*** Exercise materials Section Begins ***

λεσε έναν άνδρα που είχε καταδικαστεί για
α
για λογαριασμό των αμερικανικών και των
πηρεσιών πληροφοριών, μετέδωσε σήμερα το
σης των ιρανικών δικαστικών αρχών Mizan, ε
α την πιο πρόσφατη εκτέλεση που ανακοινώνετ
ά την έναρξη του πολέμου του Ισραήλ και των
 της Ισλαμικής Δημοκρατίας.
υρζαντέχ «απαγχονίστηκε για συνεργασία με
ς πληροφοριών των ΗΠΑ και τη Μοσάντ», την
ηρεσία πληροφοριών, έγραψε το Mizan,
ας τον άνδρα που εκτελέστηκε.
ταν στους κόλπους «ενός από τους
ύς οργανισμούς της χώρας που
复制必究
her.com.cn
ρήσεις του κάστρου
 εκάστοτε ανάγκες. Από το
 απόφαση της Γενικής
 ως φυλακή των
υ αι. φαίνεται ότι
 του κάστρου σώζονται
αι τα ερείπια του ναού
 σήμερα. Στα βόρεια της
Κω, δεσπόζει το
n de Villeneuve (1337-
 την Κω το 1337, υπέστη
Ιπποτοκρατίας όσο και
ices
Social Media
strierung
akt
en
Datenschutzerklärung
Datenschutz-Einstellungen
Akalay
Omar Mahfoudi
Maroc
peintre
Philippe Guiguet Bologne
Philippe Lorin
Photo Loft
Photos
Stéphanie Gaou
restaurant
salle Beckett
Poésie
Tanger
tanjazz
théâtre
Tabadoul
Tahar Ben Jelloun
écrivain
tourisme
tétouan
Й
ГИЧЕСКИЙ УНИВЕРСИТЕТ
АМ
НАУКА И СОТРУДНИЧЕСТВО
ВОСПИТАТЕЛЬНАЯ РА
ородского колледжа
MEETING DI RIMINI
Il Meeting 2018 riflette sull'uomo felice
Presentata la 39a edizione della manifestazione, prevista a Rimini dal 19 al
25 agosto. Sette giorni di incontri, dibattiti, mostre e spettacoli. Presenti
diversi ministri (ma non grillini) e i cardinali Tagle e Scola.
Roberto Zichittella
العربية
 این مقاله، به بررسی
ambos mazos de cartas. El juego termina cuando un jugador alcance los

*** Exercise materials Section Ends ***

Task:
Reproduce every line of the entries above word for word, keeping each line break where it falls.

Task result:
λεσε έναν άνδρα που είχε καταδικαστεί για
α
για λογαριασμό των αμερικανικών και των
πηρεσιών πληροφοριών, μετέδωσε σήμερα το
σης των ιρανικών δικαστικών αρχών Mizan, ε
α την πιο πρόσφατη εκτέλεση που ανακοινώνετ
ά την έναρξη του πολέμου του Ισραήλ και των
 της Ισλαμικής Δημοκρατίας.
υρζαντέχ «απαγχονίστηκε για συνεργασία με
ς πληροφοριών των ΗΠΑ και τη Μοσάντ», την
ηρεσία πληροφοριών, έγραψε το Mizan,
ας τον άνδρα που εκτελέστηκε.
ταν στους κόλπους «ενός από τους
ύς οργανισμούς της χώρας που
复制必究
her.com.cn
ρήσεις του κάστρου
 εκάστοτε ανάγκες. Από το
 απόφαση της Γενικής
 ως φυλακή των
υ αι. φαίνεται ότι
 του κάστρου σώζονται
αι τα ερείπια του ναού
 σήμερα. Στα βόρεια της
Κω, δεσπόζει το
n de Villeneuve (1337-
 την Κω το 1337, υπέστη
Ιπποτοκρατίας όσο και
ices
Social Media
strierung
akt
en
Datenschutzerklärung
Datenschutz-Einstellungen
Akalay
Omar Mahfoudi
Maroc
peintre
Philippe Guiguet Bologne
Philippe Lorin
Photo Loft
Photos
Stéphanie Gaou
restaurant
salle Beckett
Poésie
Tanger
tanjazz
théâtre
Tabadoul
Tahar Ben Jelloun
écrivain
tourisme
tétouan
Й
ГИЧЕСКИЙ УНИВЕРСИТЕТ
АМ
НАУКА И СОТРУДНИЧЕСТВО
ВОСПИТАТЕЛЬНАЯ РА
ородского колледжа
MEETING DI RIMINI
Il Meeting 2018 riflette sull'uomo felice
Presentata la 39a edizione della manifestazione, prevista a Rimini dal 19 al
25 agosto. Sette giorni di incontri, dibattiti, mostre e spettacoli. Presenti
diversi ministri (ma non grillini) e i cardinali Tagle e Scola.
Roberto Zichittella
العربية
 این مقاله، به بررسی
ambos mazos de cartas. El juego termina cuando un jugador alcance los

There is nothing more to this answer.